As Fontana had previously done, Amer resorts to oval shapes and models the void. The five sculptures presented in this show were made by cire perdue, either cast in bronze coated in gold or with a black patina coating, or cast in stainless steel that was polished or painted. Following the assembly of the various parts of each work, they were polished to attain a reflective shine.

The artist herself has declared that when she began the process of creating her new sculptures, her purpose was to explore the void: “My main thoughts here were rather formal. I wanted to make an empty sculpture and I wanted this sculpture to have an important shadow that would be added on or be part of the sculpture itself … I also wanted to make sculptures with lines ... something like writing in space.” This process of research led her to create egg-shaped sculptures in which the flowing movement of criss-crossing wavy lines creates a dynamics of concealment and transparency that allows us at once to trace the metal lines and penetrate the space with our gaze.

The oval is a primeval shape, welcoming and maternal, that has been used by numerous artists, from Fontana to Constantin Brancusi or Henry Moore. In Amer's sculptures it defines the place in which the figures are set and helps viewers recognise their actions. The works can be read in three-dimensional terms, or else they can be seen as flat pictorial planes because there is a perspective where spectators can suddenly discover and fix the image of figures or read some words. These sculptures may play with the mimesis established by the kiss or by the shape of a heart, yet they may also evoke a mystical dance or even relate to political events.

The Blue Bra Girls, for instance, refers to the incident that took place during an uprising in Egypt in which a female protestor wearing a veil was beaten by the police and had her clothes torn. A photograph taken of her revealed she was wearing a blue bra, and so she was called 'the blue bra girl'. I had an idea for a sculpture in which women would look defiantly at the public. I thought it was important that they should all have their eyes open and be looking at the viewer. I also wanted the women standing, instead of lying down. Then the 'blue bra girl' incident took place and so I called the piece after that, as a homage to all those women who stand up for themselves and fight,” says the artist. In the spherical sculpture entitled The Words I Love the Most, Amer takes a series of words like desire, depression, passion, crazy, anxious, all of which are written in Arabic and are related to love. The spelling of these words forms the lines of the rounded sculpture that has a slight inclination, like the Earth's axis or the bodies of dervishes performing spiritual/mystical dances. The words actually create a sort of writing in reverse, for they can only be read on the inside by looking through the outer surface of the sphere, in which they appear inverted. To quote the artist herself, “We do not understand love, so we only see the right side when we are far away.”

By means of a linguistic logic that makes it self-supporting, Amer's oeuvre pursues a beauty that combines form and the informal, drama and meaning, the beautiful and the political. Her works have an organic consistency that produces visual pleasure, carrying messages that relate to our ways of being in the world.

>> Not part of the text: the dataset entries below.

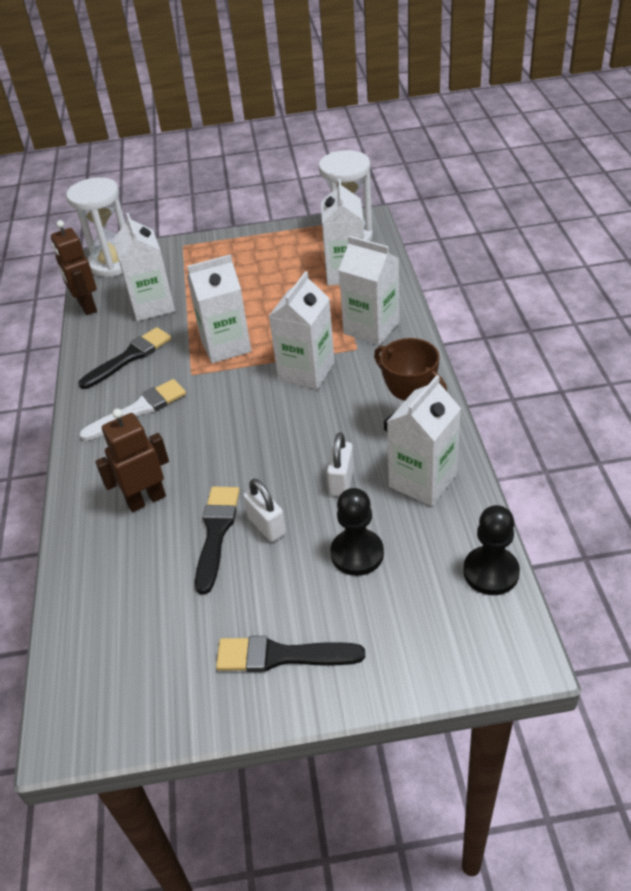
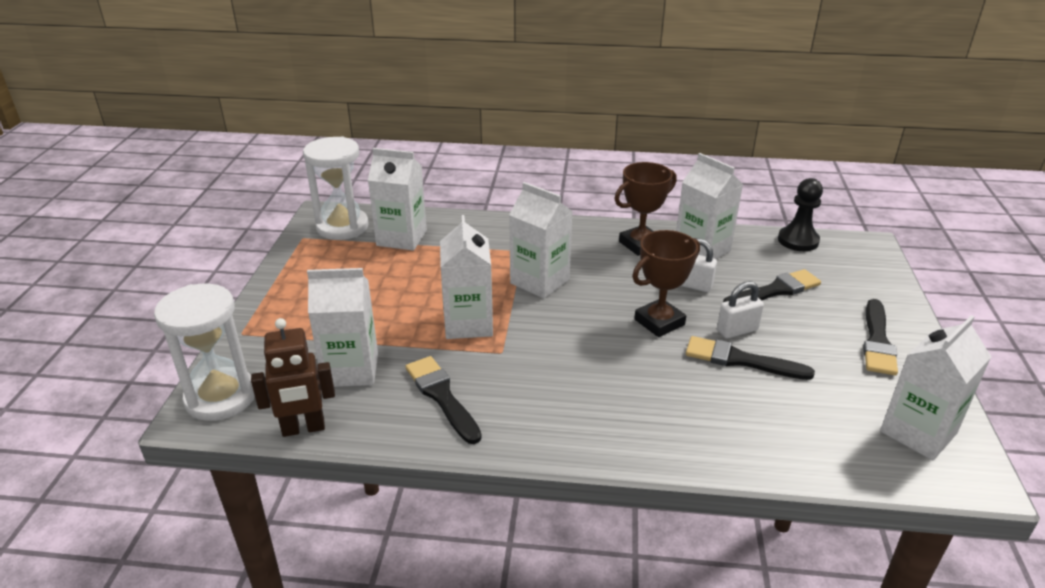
camera: 80 degrees left, 10 degrees down
white brush [79,379,186,441] -> none
brown robot [95,409,169,512] -> none
black pawn [330,488,384,576] -> black brush [723,269,821,302]
white carton [339,236,399,345] -> white carton moved to [880,315,991,461]
none -> brown trophy [632,230,700,337]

By enjoying the pleasure and the drama of her own thoughts and emotions, and by translating them into her artistic practice, the artist extends the limits of a tradition that will embrace women as creative subjects in their full right. The desire of discovering new territories for painting and larger spaces for aesthetic experience as well as for the ethics of generosity and hospitality might be one of the reasons why she and Farkhondeh have chosen Référence à Elle as the title for this show.